U.S. soldiers and CIA contract professionals, with the knowledge and encouragement of their superiors, committed war crimes against Iraqi prisoners that are all too clear in the graphic images that Dan Rather and CBS executives chose to suppress for two weeks at the request of the Pentagon.  There was no justification for this delay or for the argument, as made by the reactionary columnist William Safire in the May 10th New York Times, that the delay was needed to save the lives of American soldiers.  If it weren't for Seymour Hersh and The New Yorker's plans to publish the story, Rather might still be sitting on this news, denying the public the knowledge we need to participate in our democracy, and doing so simply because the Chairman of Bush's Joint Chiefs of Staff, General Richard Myers, asked him to.  

I would just like to comment on the Wasserman article "Put George W. Bush in Prison"   Is he serious!  Put The President of the United States in prison for something an undisciplined, vigilanti MP battalion did?   Come on!  Did Wasserman clamor for Pres. Clinton's imprisonment when his air force was scandolized by numerous sexual assaults on female cadets?   Or any of the other of military scandals in the last dozen years?  No way!  I understand he doesn't agree with the war; and is legitimately concerned about Bush's Iraqi policy.  But he doesn't argue his case objectively.  His article is 99% left-leaning, political rhetoric.  And for you to call yourself "freepress" and yet give voice to such bias opinion is rediculous.    What a joke.  Pathetic.

I would just like to say that your whole article about Bush going to prison is pure bullshit.  I guess its not important enough to have a ruthless dictator taken out who has killed thousands of innocent people huh?  Also your little thing called "truth" is bullshit as well.  I am insulted by that shit you wrote and insults the country as well.  Have a nice life in your own damn little dream world.

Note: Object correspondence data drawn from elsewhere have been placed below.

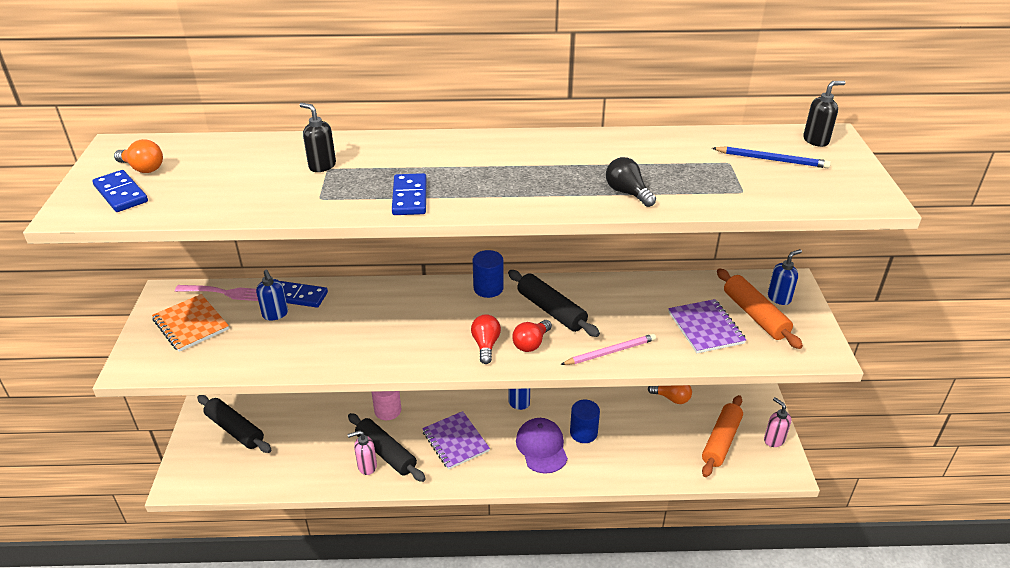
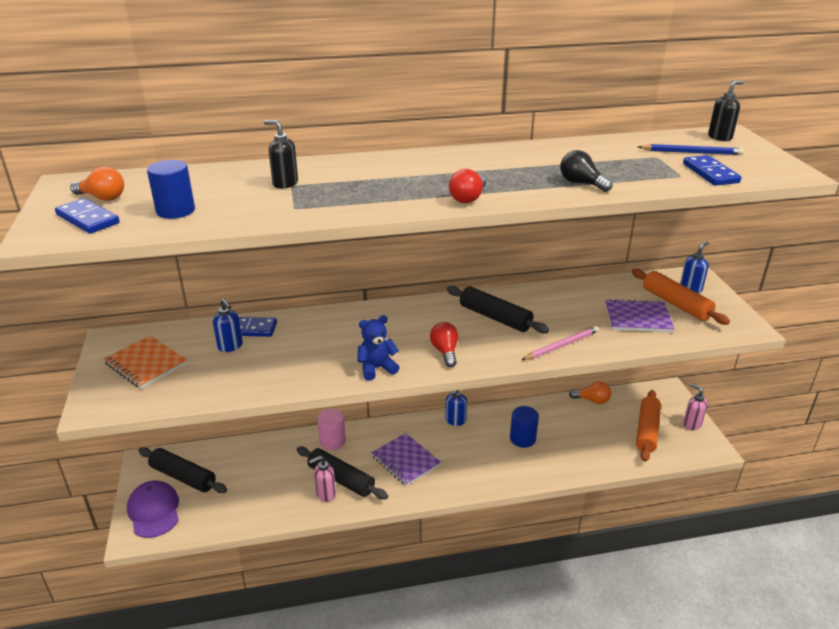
camera: 10 degrees left, 5 degrees down
(225, 293) = (173, 333): pink fork -> none
(409, 197) = (382, 201): blue domino -> blue domino (710, 173)
(410, 356) = (377, 368): none -> blue teddy bear
(488, 288) = (430, 305): blue cylinder -> blue cylinder (175, 211)
(531, 343) = (487, 346): red light bulb -> red light bulb (468, 198)
(541, 447) = (488, 455): purple cap -> purple cap (154, 511)
(705, 328) = (638, 318): purple notebook -> purple notebook turned 60 degrees counterclockwise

As we watch the horror unfolding before our eyes like a giant time-delayed broadcast, a deeper horror should also be setting in. The entire discussion surrounding the "revelations" of mistreatment of Iraqis by the US (does bombing water purification plants count as mistreatment?) has taken on a sickening, surreal turn. I feel like we are watching "things fall apart," as Chinua Achebe once wrote. The center, indeed, does not hold, and we are witnessing the spiraling out of control of almost every element of our perception: moral compass spinning aimlessly, intellectual ground slipping, right merging with wrong, a sort of Mad Imperial Tea Party. Up is down, day is night, and war is peace as we descend Down the Spider Hole.